US President Barack Obama and his Republican rival, Mitt Romney, on Saturday began preparing for their final debate, with Obama hunkering down at Camp David and Romney staying in Florida.
The third and last of their debates is scheduled for Monday at Lynn University in Boca Raton, Florida.
On Friday, Obama set an aggressive tone accusing Romney of suffering from policy "Romnesia," a barb dismissed by the Republican as pettiness 18 days before the election.
One night earlier, both men had traded light-hearted banter at a charity dinner, but on Friday the verbal attacks turned nasty, with the Democratic incumbent taunting Romney's efforts to tack to the center as polling day looms.
"Mr. Severely Conservative wants you to think he was severely kidding about everything he said over the last year," Obama said at a rally attended by some 9,000 people at a university campus outside Washington.
The Obama camp's previous bid to skewer Romney with insulting tags -- such as pushing the Robin-Hood-in-reverse term "Romney Hood" to tarnish his tax policies -- have done nothing to protect the president's shrinking poll lead.
But, with the pair's last of three head-to-head debates set for Monday, the campaign returned to its tried and tested formula of branding Romney an untrustworthy flip-flopper.
"I mean, he's changing up so much and backtracking and sidestepping, we've got to name this condition that he's going through. I think it's called 'Romnesia.' That's what it's called," Obama told the crowd.
The Republican nominee meanwhile campaigned in the biggest political battleground of all, Florida, where Monday's debate will be held, and he didn't hesitate to strike back at the president's comments.
"They've been reduced to petty attacks and silly word games," Romney told a crowd of more than 8,500 people at Daytona Beach, adding that Obama's re-election bid "has become the incredible shrinking campaign."
"This is a big country, with big opportunities and great challenges, and they keep on talking about smaller and smaller things."
Romney, accompanied by his running mate Paul Ryan, laid into the incumbent for failing to map out his plan for another four years should he win re-election.
"They have no agenda for the future, no agenda for America, no agenda for a second term."
While Romney's camp dismissed Obama's taunt as a gimmick, the image of Romney as a flip-flopper, one that his fellow conservatives have hit him with in the past, might yet gain traction with undecided voters.
One source that definitely does not back the multimillionaire private equity baron is The Salt Lake Tribune, the local paper in the home city of Romney's Mormon faith, albeit a liberal one that endorsed Obama in 2008.
In an editorial, the paper lavished praise on Romney for saving the city's 2002 Winter Olympics, but said his subsequent courting of the right-wing Tea Party movement and refusal to detail his tax plan should rule him out.
"Romney has raised the most frequently asked question of the campaign: 'Who is this guy, really, and what in the world does he truly believe?'" it said.

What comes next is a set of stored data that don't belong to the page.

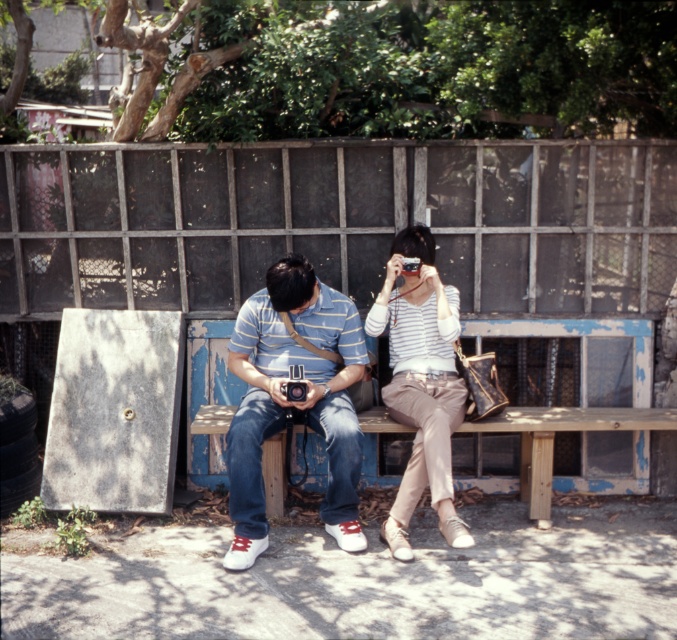
You are a photographer trying to capture both individuals in a single frame. Given their positions and the space they occupy, will you need to adjust your camera angle to include both the matte blue striped shirt at center and the striped cotton shirt at center in the photo?

The matte blue striped shirt at center occupies less space than striped cotton shirt at center, so you will need to adjust your camera angle to ensure both are fully visible in the frame.

You are a photographer trying to decide where to place a new tripod in the scene. The striped cotton shirt at center and the wooden bench at center are already present. Which object would be more suitable for placing the tripod on top of, considering their sizes?

The wooden bench at center has a smaller size compared to the striped cotton shirt at center, so the tripod should be placed on the wooden bench at center since it is more stable and appropriate for supporting the tripod.

You are a photographer trying to capture both the matte blue striped shirt at center and the striped cotton shirt at center in a single frame. Which shirt should you focus on first to ensure both are in the shot?

You should focus on the matte blue striped shirt at center first because it is closer to you than the striped cotton shirt at center, ensuring both are in the frame.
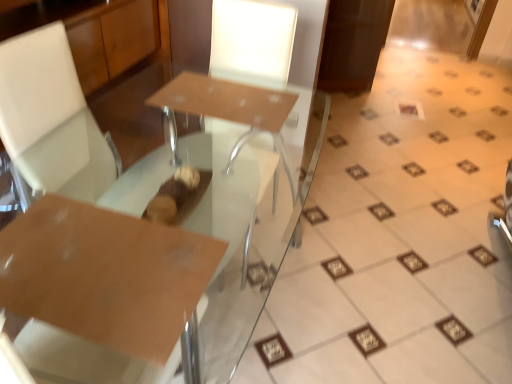
Question: Is matte brown table at center further to the viewer compared to glossy brown table at center?

Choices:
 (A) no
 (B) yes

Answer: (B)

Question: From the image's perspective, is matte brown table at center on top of glossy brown table at center?

Choices:
 (A) yes
 (B) no

Answer: (A)

Question: From a real-world perspective, is matte brown table at center physically below glossy brown table at center?

Choices:
 (A) yes
 (B) no

Answer: (A)

Question: Are matte brown table at center and glossy brown table at center located far from each other?

Choices:
 (A) yes
 (B) no

Answer: (B)

Question: Is the position of matte brown table at center less distant than that of glossy brown table at center?

Choices:
 (A) yes
 (B) no

Answer: (B)

Question: Considering the positions of point (143, 322) and point (417, 112), is point (143, 322) closer or farther from the camera than point (417, 112)?

Choices:
 (A) closer
 (B) farther

Answer: (A)

Question: From the image's perspective, is glossy brown table at center located above or below white glossy frame at upper right?

Choices:
 (A) above
 (B) below

Answer: (B)

Question: From a real-world perspective, relative to white glossy frame at upper right, is glossy brown table at center vertically above or below?

Choices:
 (A) below
 (B) above

Answer: (B)

Question: Considering the positions of glossy brown table at center and white glossy frame at upper right in the image, is glossy brown table at center wider or thinner than white glossy frame at upper right?

Choices:
 (A) thin
 (B) wide

Answer: (B)

Question: Based on their positions, is matte brown table at center located to the left or right of white glossy frame at upper right?

Choices:
 (A) left
 (B) right

Answer: (A)

Question: Which is correct: matte brown table at center is inside white glossy frame at upper right, or outside of it?

Choices:
 (A) outside
 (B) inside

Answer: (A)

Question: From a real-world perspective, is matte brown table at center positioned above or below white glossy frame at upper right?

Choices:
 (A) above
 (B) below

Answer: (A)

Question: Is matte brown table at center wider or thinner than white glossy frame at upper right?

Choices:
 (A) thin
 (B) wide

Answer: (B)

Question: From a real-world perspective, relative to glossy brown table at center, is white glossy frame at upper right vertically above or below?

Choices:
 (A) above
 (B) below

Answer: (B)

Question: From the image's perspective, is white glossy frame at upper right located above or below glossy brown table at center?

Choices:
 (A) below
 (B) above

Answer: (B)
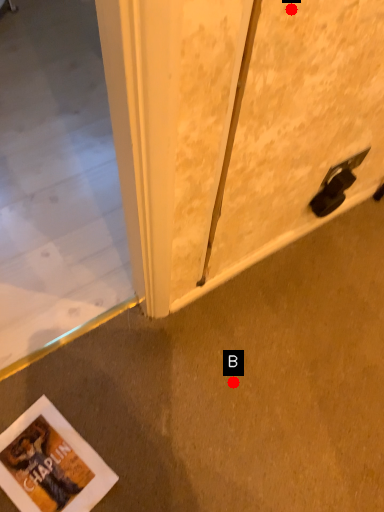
Question: Two points are circled on the image, labeled by A and B beside each circle. Which point appears closest to the camera in this image?

Choices:
 (A) A is closer
 (B) B is closer

Answer: (A)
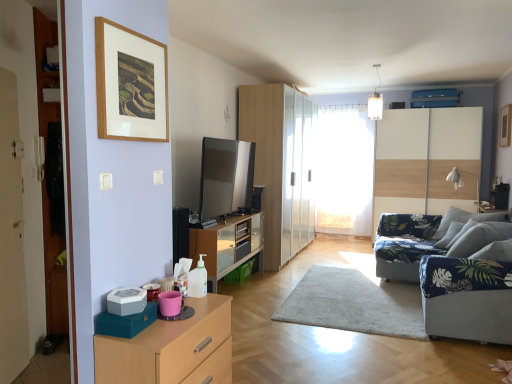
What is the approximate height of transparent glass wardrobe at center?

It is 2.39 meters.

In order to face transparent glass wardrobe at center, should I rotate leftwards or rightwards?

To align with it, rotate right about 6.507°.

This screenshot has height=384, width=512. In order to click on wooden picture frame at upper left, which is the second picture frame from back to front in this screenshot , I will do `click(130, 84)`.

Consider the image. Which object is thinner, gray plastic pet food container at lower left, placed as the first appliance when sorted from bottom to top, or wooden picture frame at upper left, which is the second picture frame from back to front?

wooden picture frame at upper left, which is the second picture frame from back to front.

Does gray plastic pet food container at lower left, placed as the first appliance when sorted from bottom to top, come in front of wooden picture frame at upper left, which is the second picture frame from back to front?

No, the depth of gray plastic pet food container at lower left, placed as the first appliance when sorted from bottom to top, is greater than that of wooden picture frame at upper left, which is the second picture frame from back to front.

How different are the orientations of gray plastic pet food container at lower left, the 2th appliance from the back, and wooden picture frame at upper left, acting as the 1th picture frame starting from the left, in degrees?

0.026 degrees.

Is gray plastic pet food container at lower left, the 2th appliance from the back, facing away from wooden picture frame at upper left, which is the 2th picture frame in right-to-left order?

gray plastic pet food container at lower left, the 2th appliance from the back, does not have its back to wooden picture frame at upper left, which is the 2th picture frame in right-to-left order.

What's the angular difference between blue fabric couch at right and satin silver tv at center, which is the first appliance from right to left,'s facing directions?

The facing directions of blue fabric couch at right and satin silver tv at center, which is the first appliance from right to left, are 91.5 degrees apart.

Can you confirm if blue fabric couch at right is positioned to the left of satin silver tv at center, the 1th appliance in the top-to-bottom sequence?

Incorrect, blue fabric couch at right is not on the left side of satin silver tv at center, the 1th appliance in the top-to-bottom sequence.

Do you think blue fabric couch at right is within satin silver tv at center, the 2th appliance positioned from the left, or outside of it?

blue fabric couch at right cannot be found inside satin silver tv at center, the 2th appliance positioned from the left.

Is blue fabric couch at right facing towards satin silver tv at center, the 1th appliance in the top-to-bottom sequence?

No, blue fabric couch at right does not turn towards satin silver tv at center, the 1th appliance in the top-to-bottom sequence.

From a real-world perspective, is blue fabric couch at right over blue fabric armchair at right?

No.

Based on the photo, can you confirm if blue fabric couch at right is positioned to the left of blue fabric armchair at right?

No, blue fabric couch at right is not to the left of blue fabric armchair at right.

Can we say blue fabric couch at right lies outside blue fabric armchair at right?

Indeed, blue fabric couch at right is completely outside blue fabric armchair at right.

What's the angular difference between blue fabric couch at right and white sheer curtain at center's facing directions?

blue fabric couch at right and white sheer curtain at center are facing 3.43 degrees away from each other.

Which point is more distant from viewer, (473, 245) or (337, 192)?

Point (337, 192)

Does blue fabric couch at right have a greater width compared to white sheer curtain at center?

Indeed, blue fabric couch at right has a greater width compared to white sheer curtain at center.

From a real-world perspective, is light wood/wooden chest of drawers at lower left located higher than glossy wood cupboard at center?

Actually, light wood/wooden chest of drawers at lower left is physically below glossy wood cupboard at center in the real world.

Is light wood/wooden chest of drawers at lower left looking in the opposite direction of glossy wood cupboard at center?

That's not correct — light wood/wooden chest of drawers at lower left is not looking away from glossy wood cupboard at center.

In terms of width, does light wood/wooden chest of drawers at lower left look wider or thinner when compared to glossy wood cupboard at center?

Clearly, light wood/wooden chest of drawers at lower left has less width compared to glossy wood cupboard at center.

Based on the photo, is light wood/wooden chest of drawers at lower left positioned beyond the bounds of glossy wood cupboard at center?

Yes, light wood/wooden chest of drawers at lower left is located beyond the bounds of glossy wood cupboard at center.

Can you confirm if light wood/wooden chest of drawers at lower left is thinner than blue fabric armchair at right?

Correct, the width of light wood/wooden chest of drawers at lower left is less than that of blue fabric armchair at right.

How far apart are light wood/wooden chest of drawers at lower left and blue fabric armchair at right?

light wood/wooden chest of drawers at lower left and blue fabric armchair at right are 6.76 feet apart.

I want to click on armchair that is on the right side of light wood/wooden chest of drawers at lower left, so click(470, 316).

Is there a large distance between light wood/wooden chest of drawers at lower left and blue fabric armchair at right?

Indeed, light wood/wooden chest of drawers at lower left is not near blue fabric armchair at right.

Is gray plastic pet food container at lower left, the second appliance positioned from the top, in front of or behind satin silver tv at center, positioned as the second appliance in front-to-back order, in the image?

gray plastic pet food container at lower left, the second appliance positioned from the top, is positioned closer to the viewer than satin silver tv at center, positioned as the second appliance in front-to-back order.

Does gray plastic pet food container at lower left, which is the 1th appliance in front-to-back order, turn towards satin silver tv at center, the 2th appliance positioned from the left?

No.

How many degrees apart are the facing directions of gray plastic pet food container at lower left, the 2th appliance from the back, and satin silver tv at center, positioned as the 1th appliance in back-to-front order?

They differ by 0.192 degrees in their facing directions.

From a real-world perspective, is gray plastic pet food container at lower left, the 1th appliance in the left-to-right sequence, physically above satin silver tv at center, the 1th appliance in the top-to-bottom sequence?

No, from a real-world perspective, gray plastic pet food container at lower left, the 1th appliance in the left-to-right sequence, is not on top of satin silver tv at center, the 1th appliance in the top-to-bottom sequence.

Identify the location of picture frame that appears on the left of gray plastic pet food container at lower left, which is the 1th appliance in front-to-back order. (130, 84).

Identify the location of studio couch below the satin silver tv at center, the 2th appliance positioned from the left (from a real-world perspective). (434, 242).

Based on their spatial positions, is white sheer curtain at center or wooden picture frame at upper left, arranged as the first picture frame when viewed from the front, closer to blue fabric couch at right?

The object closer to blue fabric couch at right is white sheer curtain at center.

Estimate the real-world distances between objects in this image. Which object is further from blue fabric couch at right, matte wood dresser at center, placed as the second dresser when sorted from back to front, or white glossy dresser at right, marked as the 2th dresser in a front-to-back arrangement?

matte wood dresser at center, placed as the second dresser when sorted from back to front.

Estimate the real-world distances between objects in this image. Which object is closer to white glossy dresser at right, which is the first dresser in right-to-left order, satin silver tv at center, which is the first appliance from right to left, or blue fabric couch at right?

Among the two, blue fabric couch at right is located nearer to white glossy dresser at right, which is the first dresser in right-to-left order.

Looking at the image, which one is located further to light wood/wooden chest of drawers at lower left, blue fabric couch at right or glossy wood cupboard at center?

Based on the image, glossy wood cupboard at center appears to be further to light wood/wooden chest of drawers at lower left.

From the image, which object appears to be nearer to transparent glass wardrobe at center, glossy wood cupboard at center or wooden picture frame at upper left, acting as the 1th picture frame starting from the left?

glossy wood cupboard at center is positioned closer to the anchor transparent glass wardrobe at center.

Estimate the real-world distances between objects in this image. Which object is closer to wooden picture frame at upper right, placed as the 2th picture frame when sorted from front to back, blue fabric couch at right or transparent glass wardrobe at center?

blue fabric couch at right.

From the image, which object appears to be nearer to blue fabric couch at right, glossy wood cupboard at center or white sheer curtain at center?

Among the two, white sheer curtain at center is located nearer to blue fabric couch at right.

Which object lies further to the anchor point gray plastic pet food container at lower left, the 2th appliance from the back, matte wood dresser at center, placed as the second dresser when sorted from back to front, or wooden picture frame at upper left, arranged as the first picture frame when viewed from the front?

matte wood dresser at center, placed as the second dresser when sorted from back to front, is further to gray plastic pet food container at lower left, the 2th appliance from the back.

The width and height of the screenshot is (512, 384). I want to click on appliance located between blue fabric armchair at right and white glossy dresser at right, the 1th dresser viewed from the back, in the depth direction, so click(x=225, y=176).

The width and height of the screenshot is (512, 384). What are the coordinates of `the chest of drawers situated between wooden picture frame at upper left, which is the 2th picture frame in right-to-left order, and blue fabric couch at right from left to right` in the screenshot? It's located at (172, 349).

Where is `studio couch between wooden picture frame at upper left, which is the 2th picture frame in right-to-left order, and glossy wood cupboard at center, along the z-axis`? studio couch between wooden picture frame at upper left, which is the 2th picture frame in right-to-left order, and glossy wood cupboard at center, along the z-axis is located at coordinates (434, 242).

This screenshot has height=384, width=512. Find the location of `dresser positioned between light wood/wooden chest of drawers at lower left and glossy wood cupboard at center from near to far`. dresser positioned between light wood/wooden chest of drawers at lower left and glossy wood cupboard at center from near to far is located at coordinates (228, 245).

"Politicians routinely tailor their words to suit an audience. Romney, though, is shameless, lavishing vastly diverse audiences with words, any words, they would trade their votes to hear."
While Obama was addressing crowds in Virginia, a state he won narrowly in 2008 but where Romney is making up ground, his Vice President Joe Biden flew to Florida, where three of the race's four main figures were stumping for votes.
Obama won both states in 2008, but as a measure of the tightness of this year's contest, the two are now up for grabs, with Florida leaning toward Romney, according to a widely-read poll average by website RealClearPolitics.
There, Romney won an endorsement from the Orlando Sentinel, whose editorial reflected a widely-held disappointment in Obama's handling of the economy.
"We have little confidence that Obama would be more successful managing the economy and the budget in the next four years," wrote the editors, who endorsed Obama in 2008.
On Monday night both men will be in the Sunshine State, in Boca Raton for a televised debate focused on foreign affairs.
Going into the campaign, Obama was seen as strong on foreign policy, thanks to his withdrawal of US troops from Iraq and decision to order a mission that killed Al-Qaeda kingpin Osama Bin Laden.
But Romney's camp has hammered the president on his handling of the Middle East, accusing him of neglecting ally Israel and of underestimating the threat of extremist passions unleashed by the Arab Spring revolts.